FibreNation was founded in 2018 as an independent company to deliver the TalkTalk fibre rollout strategy. Under the leadership of CEO Tristia Harrison, TalkTalk has evolved into a much more combative telco, attempting to disrupt the connectivity status quo and regularly criticising its more established rivals. Harrison’s management and PR approach seems very similar to CityFibre CEO Greg Mesch.
Taking advantage of the enthusiasm in fibre-connectivity, TalkTalk set out an ambitious target of reaching 3 million homes with full-fibre broadband by 2025. However, attracting investment from third-parties soon appeared to be the only means by which this could be done.

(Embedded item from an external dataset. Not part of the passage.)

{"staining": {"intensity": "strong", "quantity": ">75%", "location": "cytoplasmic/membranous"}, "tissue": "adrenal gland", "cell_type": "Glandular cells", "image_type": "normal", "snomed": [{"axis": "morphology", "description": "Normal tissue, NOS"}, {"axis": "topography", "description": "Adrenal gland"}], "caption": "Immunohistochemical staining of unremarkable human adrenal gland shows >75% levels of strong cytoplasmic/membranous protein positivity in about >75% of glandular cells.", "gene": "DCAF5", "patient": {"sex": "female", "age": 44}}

This is where TalkTalk has struggled in recent months.
Infrastructure investor InfraCaptial, part of the M&G Group, looked to be the most likely candidate to foot the £1.5 billion bill, though talks fell through. Reports suggest InfraCaptial did not value an 80% stake in FibreNation in the same way as TalkTalk. Since that point, TalkTalk has been in discussions with the likes of iCon and Macquarie, though it seems CityFibre was the best option.
While TalkTalk will become the anchor tenant for the network as it is being deployed, this is far from best-case scenario. TalkTalk has said the funds will be used to ‘strengthen the balance sheet’, which could mean numerous things, though as the team reported net debt of £1.041 billion during the last earnings call, it would be fair to assume it will be used to reduce the burden.

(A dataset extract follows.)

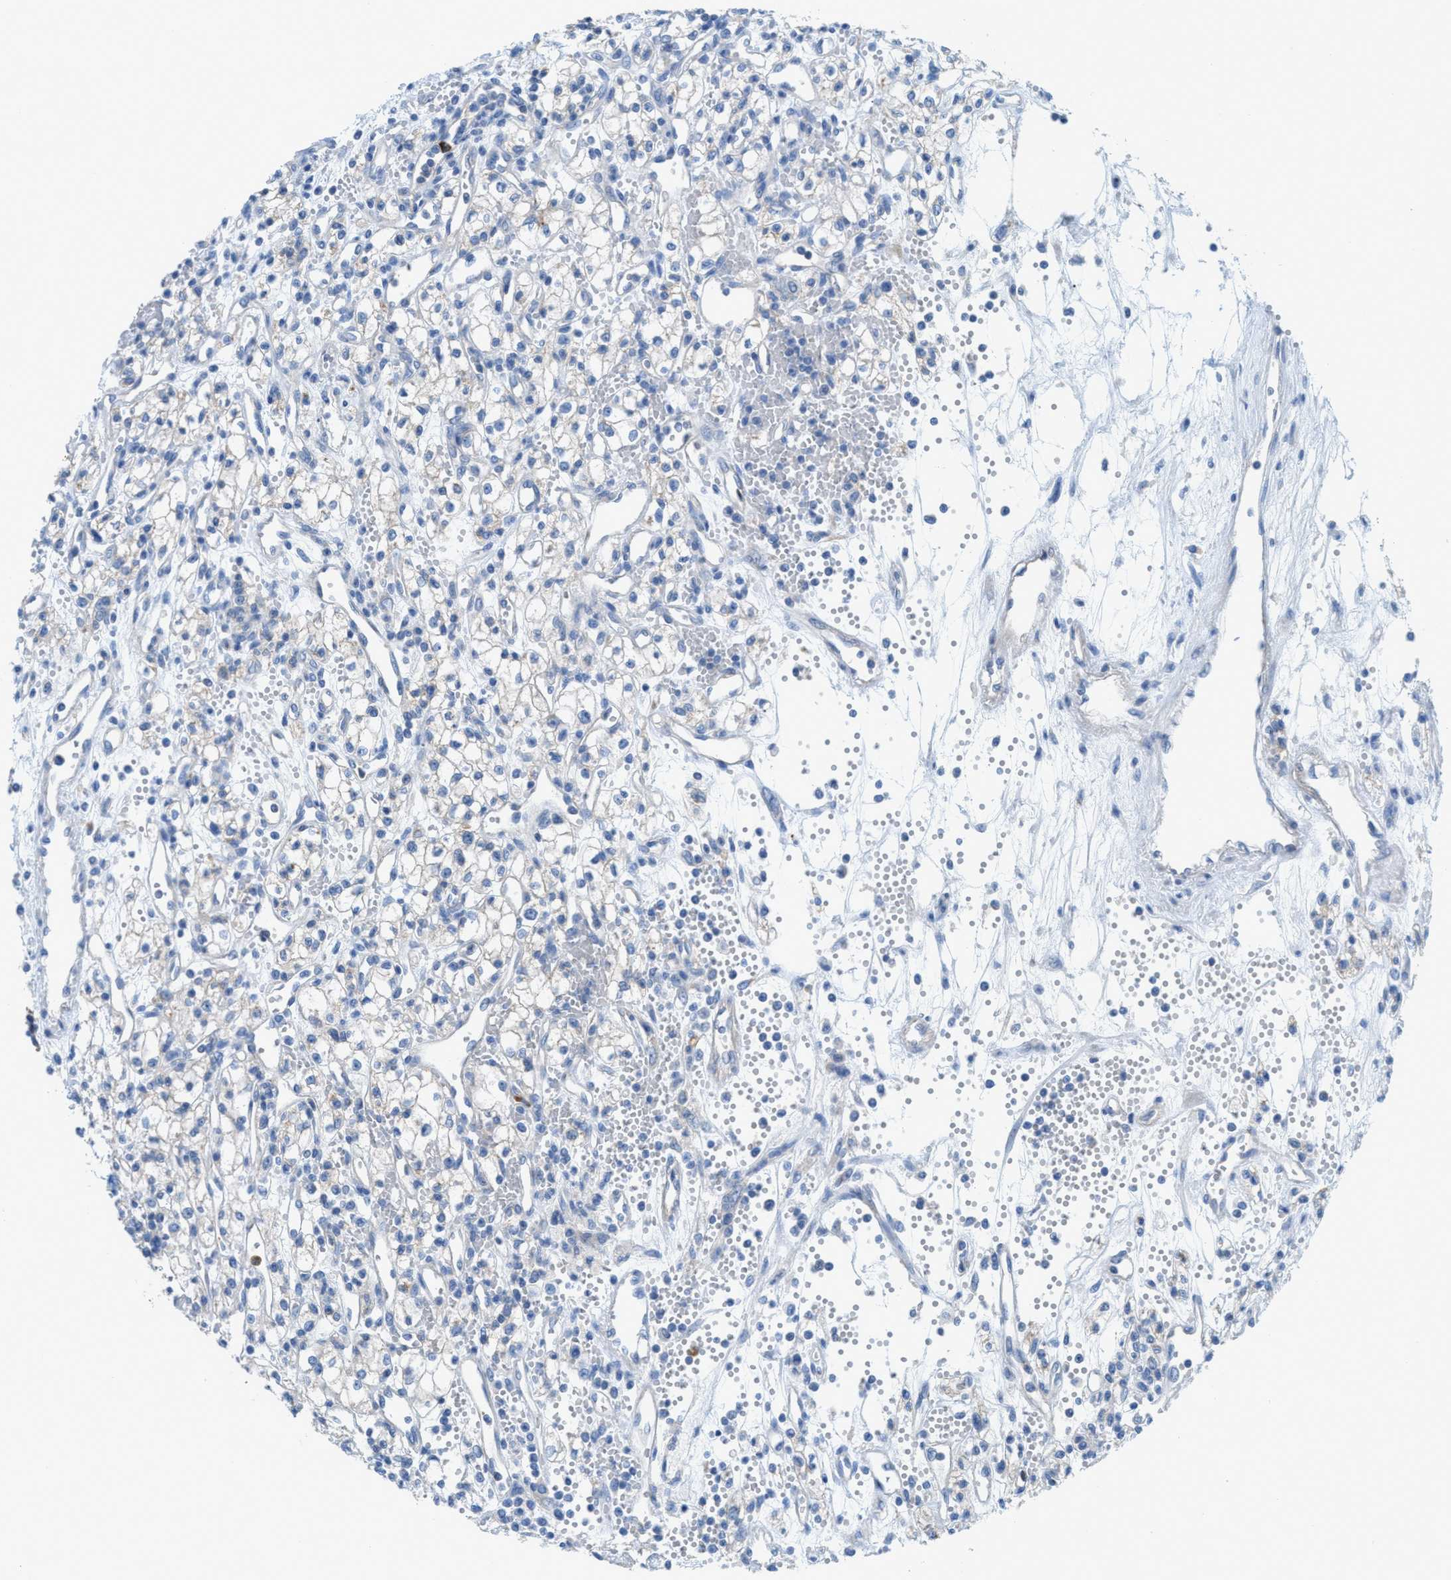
{"staining": {"intensity": "negative", "quantity": "none", "location": "none"}, "tissue": "renal cancer", "cell_type": "Tumor cells", "image_type": "cancer", "snomed": [{"axis": "morphology", "description": "Adenocarcinoma, NOS"}, {"axis": "topography", "description": "Kidney"}], "caption": "An immunohistochemistry (IHC) histopathology image of renal adenocarcinoma is shown. There is no staining in tumor cells of renal adenocarcinoma.", "gene": "CMTM1", "patient": {"sex": "male", "age": 59}}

For CityFibre, this is a win. The company was founded by collecting distressed fibre assets and merging into a single entity, and it has spoken about doing the same to fuel growth in the future.
CityFibre has ambitions to challenge the likes of Openreach and Virgin Media on a nationwide, scaled basis, though the number of ‘alt-nets’ is creating a fragmented competitive landscape. This is good for the consumer, as price wars will emerge, though it is not sustainable for the industry. However, if you have a cash-rich parent-company like CityFibre, it is a waiting game; smaller fibre companies will become financially stressed, presenting good value for network growth by acquisition.
Adding FibreNation’s assets into the mix, CityFibre will soon have a fibre footprint in more than 100 towns and cities outside of London. It is quickly achieving the scaled vision the management team have often spoken about and will soon become a much more viable rival to the Openreach wholesale business.
As a result of the agreement with TalkTalk, CityFibre has also had to restructure its partnership with Vodafone. The original agreement offered exclusivity for Vodafone to deliver fibre services for the time which networks were being deployed in each city, though the new agreement offers Vodafone 12-month exclusive basis as homes become available for service in each of the 12 towns and cities covered in phase one of the deployment. CityFibre will now be free to discuss terms with other ISPs.
With Vodafone and TalkTalk confirmed customers of CityFibre, and rumours swirling that it might be about to poach Sky from Openreach, the firm is adding commercial credibility to an extensive bank account. It does appear CityFibre is evolving from the moany, thorn in the side it was a few years back, to a genuine, nationwide alternative to Openreach.